Miranda Lambert - Palomino
Sony Music Nashville
It's easy to see why multiple people have compared Miranda Lambert to Dolly Parton, including Dolly herself. Over 20 years into Miranda's prolific, consistently-rewarding career, she's become the pop-country artist that even pop-country haters love, like Dolly was in the '70s. Her latest album Palomino makes very good on the promise of Miranda's crossover appeal, from its swaggering blues rock ("Actin' Up") to tender folk songs ("In His Arms") to anthemic country-pop ("Strange") to a B-52's collaboration to a Mick Jagger cover. Miranda swings in a ton of different directions on Palomino, and she always hits.

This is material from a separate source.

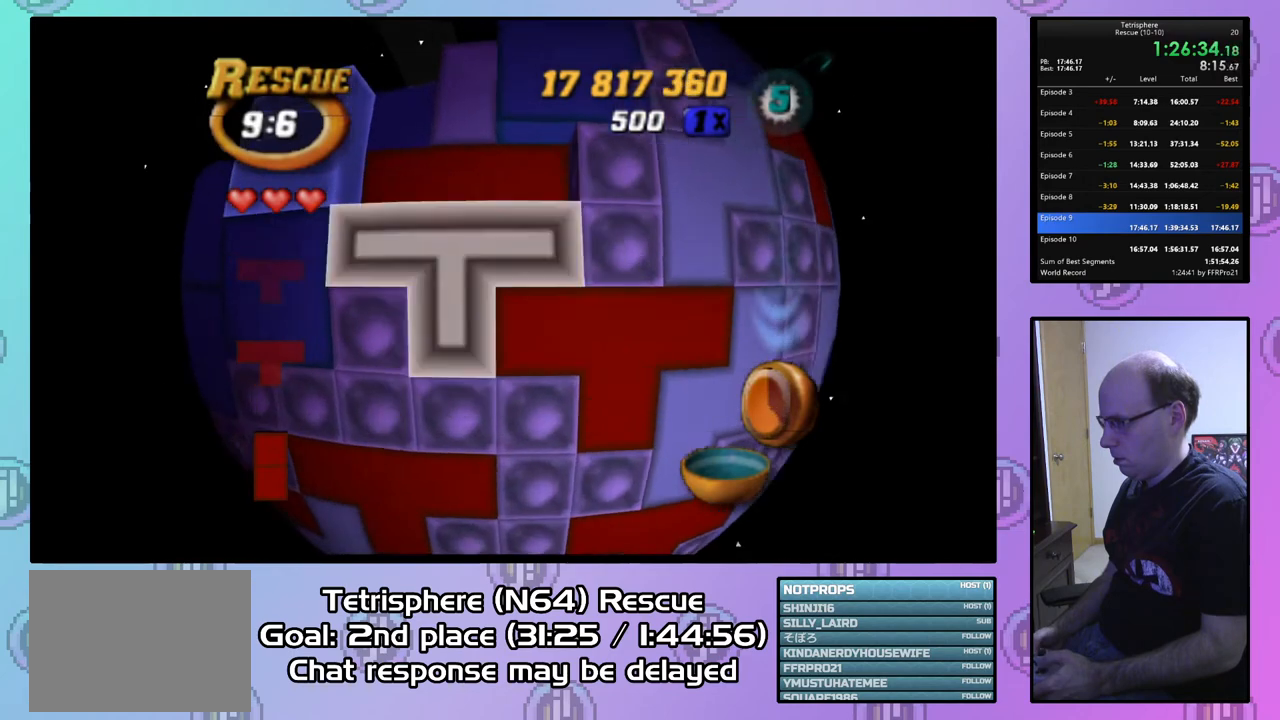
{"buttons": [], "right_stick": "center", "events": [[33, "CIRCLE", "up"], [100, "DPAD_DOWN", "down"], [200, "DPAD_DOWN", "up"], [267, "DPAD_DOWN", "down"], [333, "DPAD_DOWN", "up"], [400, "DPAD_DOWN", "down"], [500, "DPAD_DOWN", "up"]]}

Plains - I Walked With You A Ways
For their collaborative album as Plains, Katie Crutchfield (aka Waxahatchee) and Jess Williamson embraced their shared roots in country music and love of artists like Loretta Lynn, Tammy Wynette, Dolly Parton, Shania Twain, and The Chicks, but Katie told Pitchfork, "There was that shared thing of, ‘Oh, we’re not trying to do this, this country element just sort of snuck in there." I Walked With You A Ways followed Waxahatchee and Jess Williamson's 2020 albums, Saint Cloud and Sorceress, respectively, both of which flirted more directly with country music than the artists had in the past, and Katie says the new album also functioned as a lower-stakes palate cleanser after the deeply personal Saint Cloud. Each member brought their own songs to the table for I Walked With You A Ways, and the songs are really brought to the next level when Katie and Jess harmonize, fusing their voices to create something that's even greater than the sum of Plains' parts.

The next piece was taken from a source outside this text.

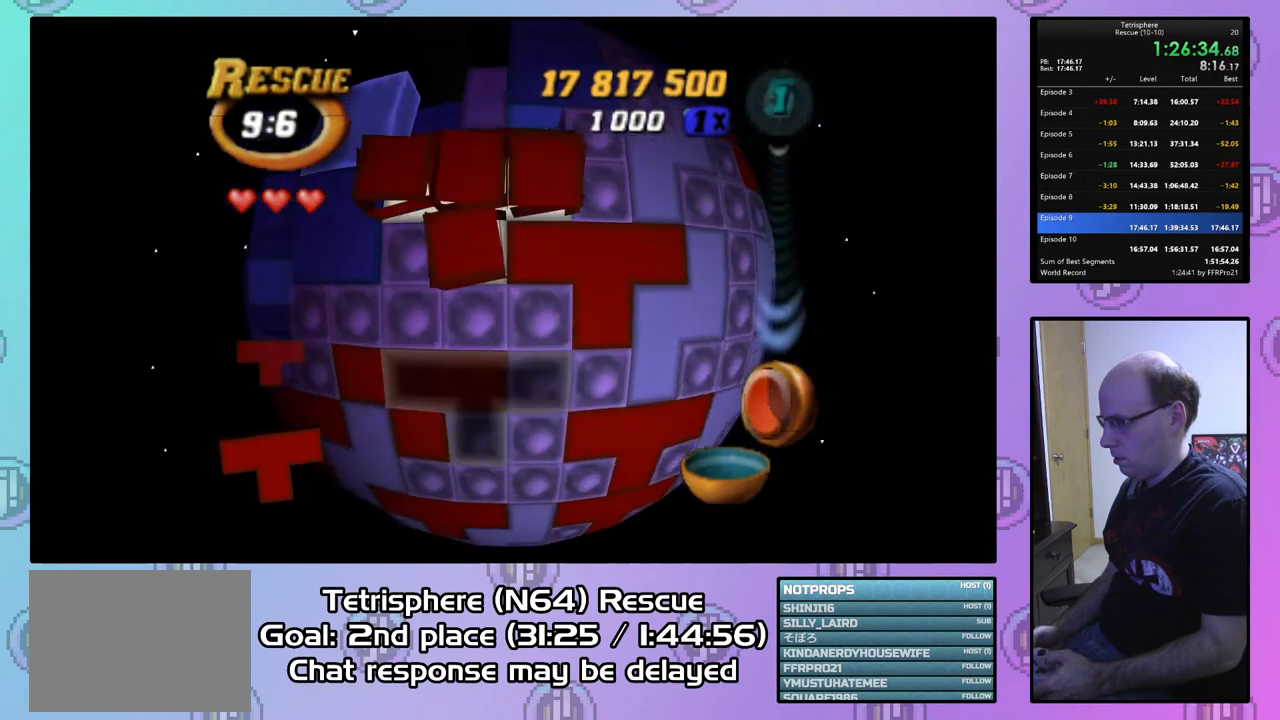
{"buttons": ["SQUARE"], "right_stick": "center", "events": [[133, "DPAD_LEFT", "down"], [233, "DPAD_LEFT", "up"], [233, "SQUARE", "down"], [367, "DPAD_RIGHT", "down"], [500, "DPAD_RIGHT", "up"]]}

Ryan Culwell - Run Like A Bull
On his best album yet, Ryan Culwell blurs the lines between country, rock, and folk more than ever before, with a batch of songs that sit nicely next to Jason Isbell, Bruce Springsteen, Tom Petty, and Fleetwood Mac without abandoning Ryan's Texas country roots. Run Like A Bull ranges from anthems that deserve to be played in stadiums ("All I Got," "Let's Go Crazy," "Keep Your Head Up") to more serene tunes ("Colorado Blues," "Certain Light"), and Ryan tops it off with a conversational, down-to-earth delivery that, in a certain light, can really wreck you.
S.G. Goodman - Teeth Marks
S.G. Goodman populates her sophomore album with vivid tales of opioid addiction, trauma, and unrequited love, relayed through sparse poetry in her distinctive, quavering twang. The daughter of a Kentucky farmer, Goodman's Appalachian roots are evident in the deep empathy she shows her subjects, but she doesn't limit her sonic pallet to traditionally rootsy sounds, pulling just as readily from rock. Then there's "You Were Someone I Loved," one of the album's most striking tracks, which is entirely a capella. "There didn't need to be any barriers between the human nature of how I chose to sing this part and the listener, because that's what, in my mind, I was trying to get people to connect with anyway," Goodman told NPR; "Let's connect as humans here, and realize when we're not."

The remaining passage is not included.